Congressional working group calls for bipartisan police reform
Rebuilding trust between many communities and their police officers will be a long, hard slog.
But everyone agrees it must be done. That was the message from a Congressional working group, which stopped in Detroit Tuesday.
The bipartisan Policing Strategies Working Group is trying to advance that goal with a series of meetings around the country.
House judiciary committee chairman Bob Goodlatte, R-Virginia, and U.S. Rep. John Conyers, D-Mich., announced the group's formation last month, in the wake of multiple high-profile police shootings of black men, followed by retaliatory killings of police officers in Texas and Louisiana.
In Detroit, members met privately with law enforcement, community leaders and other stakeholders, before making their first public statements as a group.
Rep.
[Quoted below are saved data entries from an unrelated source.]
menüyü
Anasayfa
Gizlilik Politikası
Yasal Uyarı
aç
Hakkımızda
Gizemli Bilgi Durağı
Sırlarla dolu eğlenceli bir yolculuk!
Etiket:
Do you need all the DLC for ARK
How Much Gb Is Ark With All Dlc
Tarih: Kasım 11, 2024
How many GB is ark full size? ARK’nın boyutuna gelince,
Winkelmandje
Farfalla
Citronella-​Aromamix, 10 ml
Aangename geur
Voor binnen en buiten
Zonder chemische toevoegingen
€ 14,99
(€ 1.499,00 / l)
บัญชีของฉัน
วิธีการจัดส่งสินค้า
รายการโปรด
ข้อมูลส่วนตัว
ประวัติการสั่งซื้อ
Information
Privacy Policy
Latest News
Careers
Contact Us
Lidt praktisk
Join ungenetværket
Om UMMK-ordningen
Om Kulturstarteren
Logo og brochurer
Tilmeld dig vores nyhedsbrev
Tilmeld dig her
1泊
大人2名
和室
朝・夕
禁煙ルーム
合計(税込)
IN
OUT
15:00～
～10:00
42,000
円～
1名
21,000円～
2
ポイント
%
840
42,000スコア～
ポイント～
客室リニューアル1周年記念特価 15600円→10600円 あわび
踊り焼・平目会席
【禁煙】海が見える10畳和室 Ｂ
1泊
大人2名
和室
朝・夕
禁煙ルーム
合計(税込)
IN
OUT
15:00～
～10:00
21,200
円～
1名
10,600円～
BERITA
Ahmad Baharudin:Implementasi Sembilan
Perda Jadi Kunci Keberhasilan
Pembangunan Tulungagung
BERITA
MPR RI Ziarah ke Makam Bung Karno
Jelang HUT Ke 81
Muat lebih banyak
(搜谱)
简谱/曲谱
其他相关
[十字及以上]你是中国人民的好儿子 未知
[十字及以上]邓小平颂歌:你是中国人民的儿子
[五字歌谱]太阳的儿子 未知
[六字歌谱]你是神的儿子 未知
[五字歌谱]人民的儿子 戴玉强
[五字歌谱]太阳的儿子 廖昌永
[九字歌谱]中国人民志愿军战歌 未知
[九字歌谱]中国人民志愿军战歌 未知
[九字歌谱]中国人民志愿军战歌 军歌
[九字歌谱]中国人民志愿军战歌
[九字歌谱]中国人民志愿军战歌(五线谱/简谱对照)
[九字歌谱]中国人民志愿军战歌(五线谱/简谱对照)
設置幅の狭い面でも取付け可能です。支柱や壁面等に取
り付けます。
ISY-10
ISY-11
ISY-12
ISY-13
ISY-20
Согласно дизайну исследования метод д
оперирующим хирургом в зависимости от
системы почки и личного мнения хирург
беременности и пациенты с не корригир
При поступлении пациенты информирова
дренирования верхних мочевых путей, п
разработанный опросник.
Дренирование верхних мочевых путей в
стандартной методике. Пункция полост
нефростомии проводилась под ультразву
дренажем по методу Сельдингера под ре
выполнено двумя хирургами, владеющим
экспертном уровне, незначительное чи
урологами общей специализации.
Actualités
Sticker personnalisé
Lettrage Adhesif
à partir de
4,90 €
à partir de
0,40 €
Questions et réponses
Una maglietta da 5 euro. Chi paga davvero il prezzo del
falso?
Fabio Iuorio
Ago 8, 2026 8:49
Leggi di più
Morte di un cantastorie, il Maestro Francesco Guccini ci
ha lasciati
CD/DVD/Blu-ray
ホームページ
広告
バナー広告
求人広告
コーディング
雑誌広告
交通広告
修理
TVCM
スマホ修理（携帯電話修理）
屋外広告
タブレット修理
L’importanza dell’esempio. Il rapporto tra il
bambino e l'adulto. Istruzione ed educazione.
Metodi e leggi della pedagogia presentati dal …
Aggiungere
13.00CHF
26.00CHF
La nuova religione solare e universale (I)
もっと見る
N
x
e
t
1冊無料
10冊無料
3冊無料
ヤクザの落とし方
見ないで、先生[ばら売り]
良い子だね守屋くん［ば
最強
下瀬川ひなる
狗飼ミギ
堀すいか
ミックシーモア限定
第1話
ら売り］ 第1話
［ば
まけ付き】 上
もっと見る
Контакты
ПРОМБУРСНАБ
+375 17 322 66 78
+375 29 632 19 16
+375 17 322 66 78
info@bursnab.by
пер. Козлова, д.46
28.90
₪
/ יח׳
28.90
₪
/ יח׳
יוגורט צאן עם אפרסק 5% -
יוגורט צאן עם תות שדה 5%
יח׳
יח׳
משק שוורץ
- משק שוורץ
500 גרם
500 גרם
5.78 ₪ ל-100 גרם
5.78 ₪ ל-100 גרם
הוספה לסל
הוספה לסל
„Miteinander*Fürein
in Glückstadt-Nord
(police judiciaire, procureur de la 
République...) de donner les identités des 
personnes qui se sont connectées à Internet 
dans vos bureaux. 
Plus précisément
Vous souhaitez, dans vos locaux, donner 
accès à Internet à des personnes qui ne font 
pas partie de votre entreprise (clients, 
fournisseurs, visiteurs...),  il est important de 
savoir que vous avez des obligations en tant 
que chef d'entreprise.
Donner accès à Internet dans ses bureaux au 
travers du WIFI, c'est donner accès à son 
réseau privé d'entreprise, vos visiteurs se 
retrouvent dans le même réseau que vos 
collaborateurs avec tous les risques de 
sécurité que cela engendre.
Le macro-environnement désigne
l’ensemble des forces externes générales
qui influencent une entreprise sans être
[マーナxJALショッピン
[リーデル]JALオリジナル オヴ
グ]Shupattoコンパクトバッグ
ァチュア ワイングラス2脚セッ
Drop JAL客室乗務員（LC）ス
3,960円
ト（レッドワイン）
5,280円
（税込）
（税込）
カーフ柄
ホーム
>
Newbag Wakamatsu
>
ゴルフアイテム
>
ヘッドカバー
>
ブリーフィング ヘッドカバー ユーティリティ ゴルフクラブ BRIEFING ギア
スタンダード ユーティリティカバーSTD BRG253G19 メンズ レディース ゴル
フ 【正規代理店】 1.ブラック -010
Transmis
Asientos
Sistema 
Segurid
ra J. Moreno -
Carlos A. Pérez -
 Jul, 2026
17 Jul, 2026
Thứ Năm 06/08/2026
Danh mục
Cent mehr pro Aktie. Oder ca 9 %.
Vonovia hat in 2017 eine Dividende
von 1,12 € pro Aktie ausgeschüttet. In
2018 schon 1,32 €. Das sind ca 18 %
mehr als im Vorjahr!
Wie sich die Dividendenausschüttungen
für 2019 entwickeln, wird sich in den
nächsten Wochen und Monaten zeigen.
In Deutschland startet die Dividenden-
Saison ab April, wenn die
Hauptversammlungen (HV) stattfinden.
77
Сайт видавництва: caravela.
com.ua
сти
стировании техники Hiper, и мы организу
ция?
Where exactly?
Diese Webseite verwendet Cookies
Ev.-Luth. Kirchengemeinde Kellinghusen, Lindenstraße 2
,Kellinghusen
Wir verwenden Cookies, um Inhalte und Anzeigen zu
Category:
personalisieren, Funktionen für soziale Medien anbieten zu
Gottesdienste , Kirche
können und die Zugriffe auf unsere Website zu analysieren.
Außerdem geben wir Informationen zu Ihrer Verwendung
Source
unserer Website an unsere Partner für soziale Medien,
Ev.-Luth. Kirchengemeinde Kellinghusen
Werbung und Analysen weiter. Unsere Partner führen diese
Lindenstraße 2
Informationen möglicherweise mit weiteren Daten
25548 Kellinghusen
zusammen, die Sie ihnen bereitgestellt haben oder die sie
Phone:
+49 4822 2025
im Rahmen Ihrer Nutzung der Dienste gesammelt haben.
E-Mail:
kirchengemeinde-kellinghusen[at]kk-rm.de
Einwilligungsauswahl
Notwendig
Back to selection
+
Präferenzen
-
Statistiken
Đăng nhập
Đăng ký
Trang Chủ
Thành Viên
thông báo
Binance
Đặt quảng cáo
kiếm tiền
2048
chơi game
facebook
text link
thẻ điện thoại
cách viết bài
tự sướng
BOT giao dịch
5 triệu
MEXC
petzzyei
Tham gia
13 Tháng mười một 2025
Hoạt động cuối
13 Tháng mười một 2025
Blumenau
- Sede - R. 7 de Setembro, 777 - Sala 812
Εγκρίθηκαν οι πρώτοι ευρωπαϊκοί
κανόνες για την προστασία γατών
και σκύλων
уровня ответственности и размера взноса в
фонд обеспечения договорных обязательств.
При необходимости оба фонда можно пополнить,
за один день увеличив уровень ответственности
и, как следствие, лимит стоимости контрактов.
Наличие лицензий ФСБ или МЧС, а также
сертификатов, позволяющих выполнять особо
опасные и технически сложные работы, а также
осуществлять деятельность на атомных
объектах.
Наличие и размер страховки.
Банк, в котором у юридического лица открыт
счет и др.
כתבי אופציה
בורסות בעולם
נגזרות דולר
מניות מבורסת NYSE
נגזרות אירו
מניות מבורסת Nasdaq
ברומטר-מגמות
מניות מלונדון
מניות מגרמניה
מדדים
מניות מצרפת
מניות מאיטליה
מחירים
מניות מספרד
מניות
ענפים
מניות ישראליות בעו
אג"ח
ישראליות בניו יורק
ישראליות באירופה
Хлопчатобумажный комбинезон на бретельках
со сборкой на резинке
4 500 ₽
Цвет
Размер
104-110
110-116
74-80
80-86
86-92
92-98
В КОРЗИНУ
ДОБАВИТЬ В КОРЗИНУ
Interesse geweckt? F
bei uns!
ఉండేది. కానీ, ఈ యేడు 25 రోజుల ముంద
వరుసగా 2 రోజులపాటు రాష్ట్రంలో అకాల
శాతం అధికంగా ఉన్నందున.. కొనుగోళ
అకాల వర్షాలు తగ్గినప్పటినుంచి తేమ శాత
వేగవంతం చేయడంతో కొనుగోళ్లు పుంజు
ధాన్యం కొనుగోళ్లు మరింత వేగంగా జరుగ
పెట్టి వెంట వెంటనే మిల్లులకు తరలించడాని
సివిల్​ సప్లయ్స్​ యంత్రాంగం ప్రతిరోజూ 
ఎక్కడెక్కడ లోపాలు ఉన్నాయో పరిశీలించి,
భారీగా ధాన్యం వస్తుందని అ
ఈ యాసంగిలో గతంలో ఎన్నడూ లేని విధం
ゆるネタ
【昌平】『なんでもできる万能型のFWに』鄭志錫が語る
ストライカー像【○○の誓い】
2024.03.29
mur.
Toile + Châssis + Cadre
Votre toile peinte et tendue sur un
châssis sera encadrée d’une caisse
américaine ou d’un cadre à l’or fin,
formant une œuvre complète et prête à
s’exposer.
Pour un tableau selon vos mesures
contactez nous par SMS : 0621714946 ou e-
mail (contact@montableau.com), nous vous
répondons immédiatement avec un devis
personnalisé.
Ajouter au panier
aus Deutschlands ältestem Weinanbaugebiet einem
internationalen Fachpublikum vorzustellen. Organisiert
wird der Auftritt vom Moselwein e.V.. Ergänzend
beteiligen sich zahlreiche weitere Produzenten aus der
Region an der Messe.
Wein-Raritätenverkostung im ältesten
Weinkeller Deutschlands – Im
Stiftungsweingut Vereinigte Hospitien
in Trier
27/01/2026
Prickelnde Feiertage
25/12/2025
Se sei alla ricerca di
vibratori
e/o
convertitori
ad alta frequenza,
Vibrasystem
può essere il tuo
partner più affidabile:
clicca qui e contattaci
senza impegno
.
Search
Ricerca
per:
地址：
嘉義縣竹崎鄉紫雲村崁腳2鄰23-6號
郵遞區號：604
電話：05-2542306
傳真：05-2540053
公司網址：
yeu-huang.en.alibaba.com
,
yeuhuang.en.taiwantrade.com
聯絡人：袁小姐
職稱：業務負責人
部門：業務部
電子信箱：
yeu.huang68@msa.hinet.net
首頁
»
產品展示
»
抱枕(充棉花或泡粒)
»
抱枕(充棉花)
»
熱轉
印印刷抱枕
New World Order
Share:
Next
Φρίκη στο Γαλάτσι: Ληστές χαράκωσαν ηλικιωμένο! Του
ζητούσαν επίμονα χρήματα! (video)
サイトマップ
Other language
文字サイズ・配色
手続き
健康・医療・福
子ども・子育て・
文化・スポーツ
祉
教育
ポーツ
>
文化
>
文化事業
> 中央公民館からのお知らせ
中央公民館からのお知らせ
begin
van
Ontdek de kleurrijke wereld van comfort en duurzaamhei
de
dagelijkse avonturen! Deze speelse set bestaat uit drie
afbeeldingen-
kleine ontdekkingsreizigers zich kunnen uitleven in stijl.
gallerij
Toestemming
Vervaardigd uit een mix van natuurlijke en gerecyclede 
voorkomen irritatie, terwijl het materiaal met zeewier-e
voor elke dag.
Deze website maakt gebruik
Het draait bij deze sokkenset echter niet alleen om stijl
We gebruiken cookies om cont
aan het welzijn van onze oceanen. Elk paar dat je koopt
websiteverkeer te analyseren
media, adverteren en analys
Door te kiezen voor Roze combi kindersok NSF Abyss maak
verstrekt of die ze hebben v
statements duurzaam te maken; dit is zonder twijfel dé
Sheila Jackson-Lee, D-Texas, called strengthening police-community bonds “the civil rights issue of our time.”
"Of the 18,000 police departments, only 53 have committed to the White House, when the White House asked, that they submit voluntary statistics on what happens in their police work."
But she said doing that requires “trust” — and that requires police agencies to provide more data about their interactions with the public.
Jackson-Lee says that’s a central piece of the proposed Law Enforcement Trust and Integrity Act. But so far, she says police forces have been reluctant to provide it.
“Of the 18,000 police departments, only 53 have committed to the White House, when the White House asked, that they submit voluntary statistics on what happens in their police work,” Jackson-Lee said.
A bipartisan package of “criminal justice reform bills could very well pass the House” before the end of this year, Goodlatte said. “This is something I think the American people would like to see us work in a bipartisan fashion to address.”
But truly tackling this issue will require more sustained work on trickier issues that can’t be legislated — tackling topics like implicit racial bias against African Americans, and changing “hearts and minds” among both police and civilian populations.
That starts with a focus on hiring good officers with a public service mentality, and more funding and training to help facilitate a “culture change that starts at the top” of local police departments, said Rep. Brenda Lawrence, D-Southfield.
Lawrence says that’s hard work, but says nothing less than American democracy and fundamental rights are at stake in this fight. U.S. Rep. David Reichert, R-Washington, agreed.
“It needs to be resolved, and it needs to be resolved today,” said Reichert, a former county sheriff. “Or the fabric of our communities will crumble and fall apart.”